• What this task involves:
Print everything in the material from the line containing "What is the" down to the line containing "Are the bars horizontal?", with both of those lines included, reproducing the text word for word and leaving the pictures out.

• Input data:
--- START ---

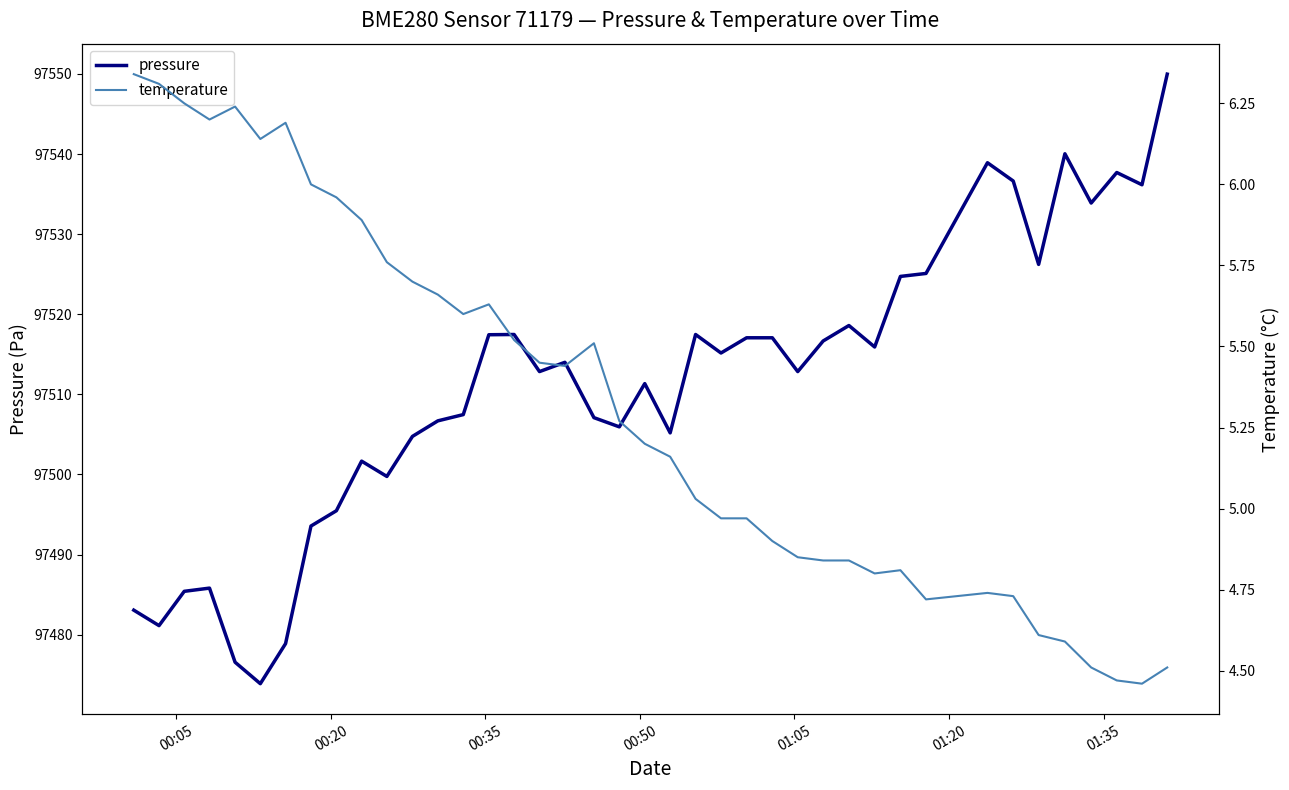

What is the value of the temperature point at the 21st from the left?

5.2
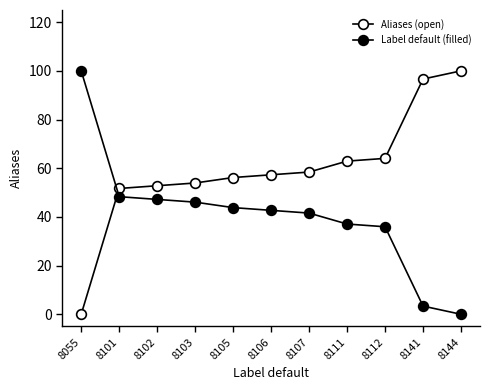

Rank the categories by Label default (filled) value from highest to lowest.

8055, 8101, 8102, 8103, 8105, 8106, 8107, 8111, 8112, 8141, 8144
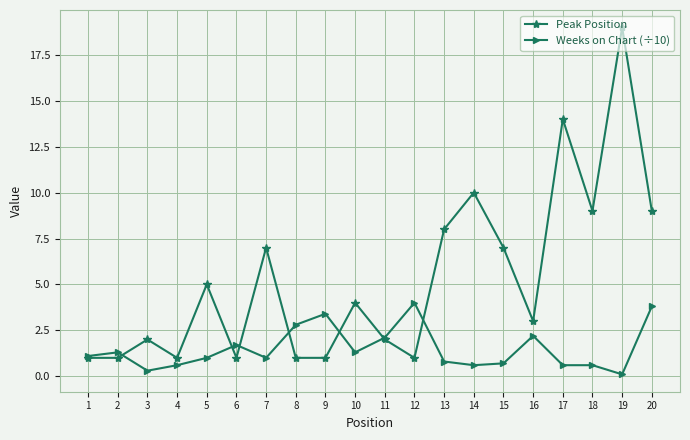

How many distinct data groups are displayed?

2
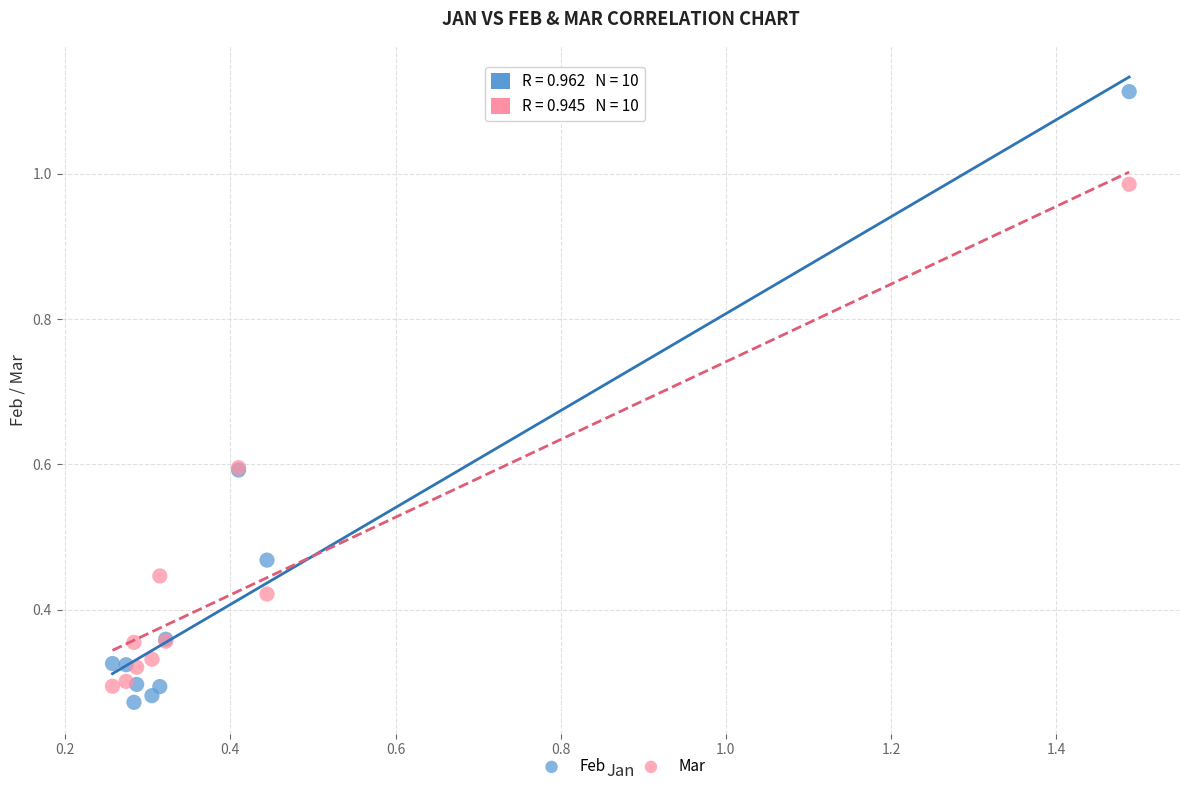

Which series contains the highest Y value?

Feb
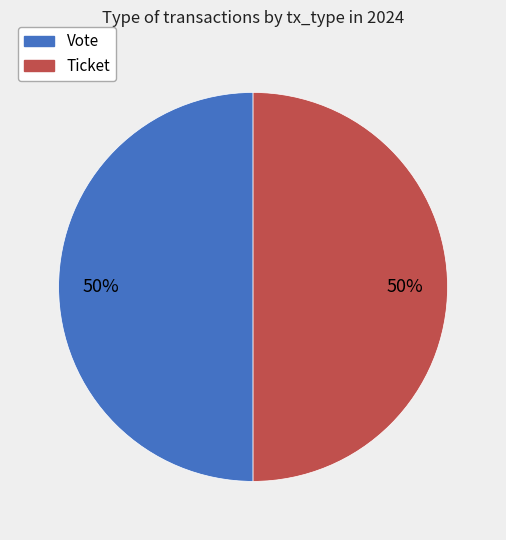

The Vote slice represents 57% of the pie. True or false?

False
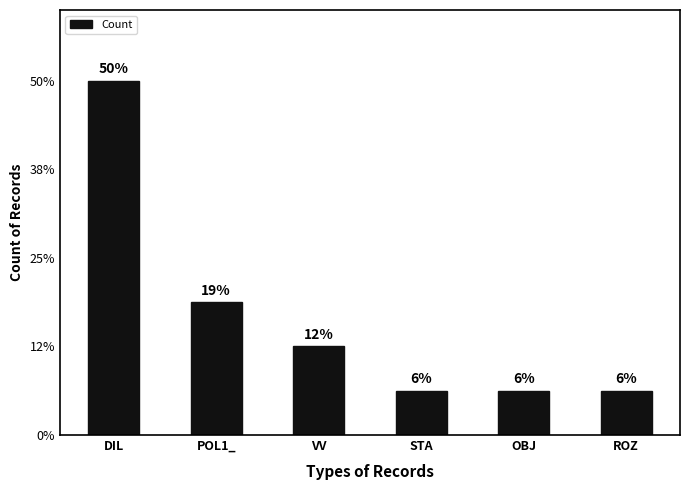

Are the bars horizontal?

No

--- END ---
--- START ---

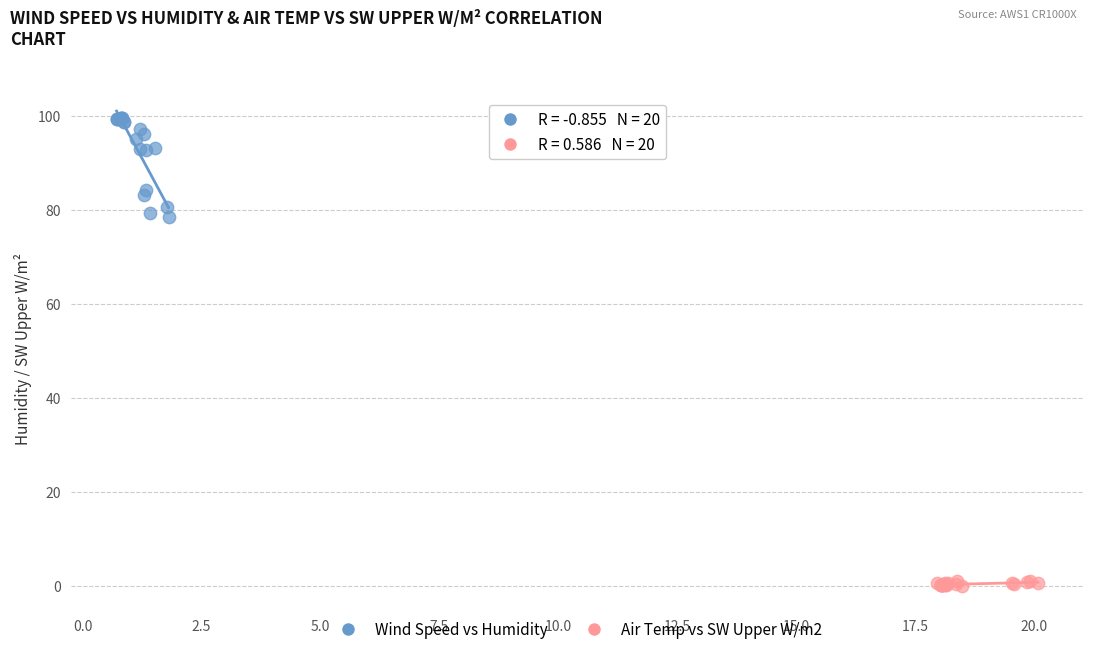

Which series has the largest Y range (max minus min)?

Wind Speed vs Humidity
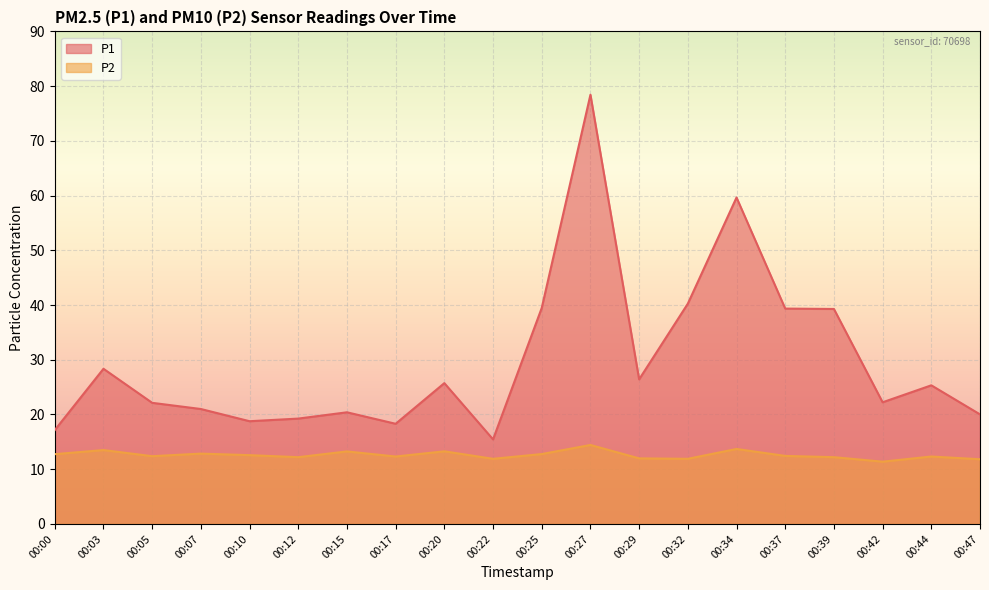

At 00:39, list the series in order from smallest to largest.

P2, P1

--- END ---
--- START ---

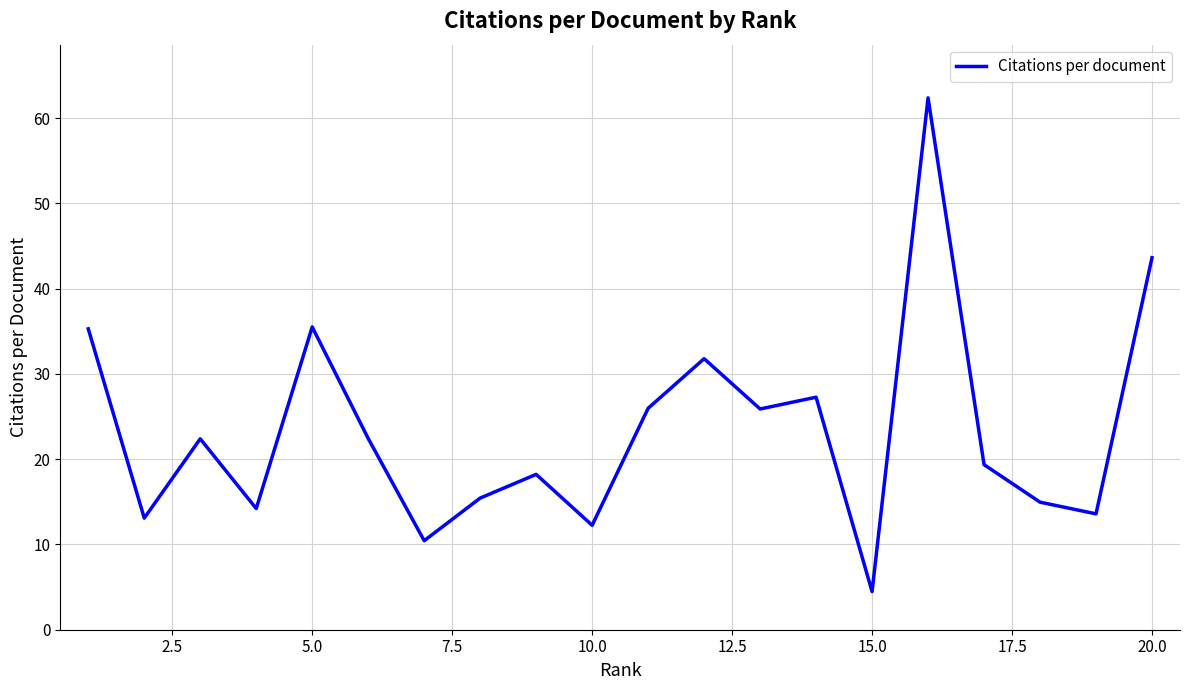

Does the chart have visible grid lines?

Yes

--- END ---

• Result of the exercise:
What is the value of the temperature point at the 21st from the left?

5.2

Rank the categories by Label default (filled) value from highest to lowest.

8055, 8101, 8102, 8103, 8105, 8106, 8107, 8111, 8112, 8141, 8144

How many distinct data groups are displayed?

2

Which series contains the highest Y value?

Feb

The Vote slice represents 57% of the pie. True or false?

False

Are the bars horizontal?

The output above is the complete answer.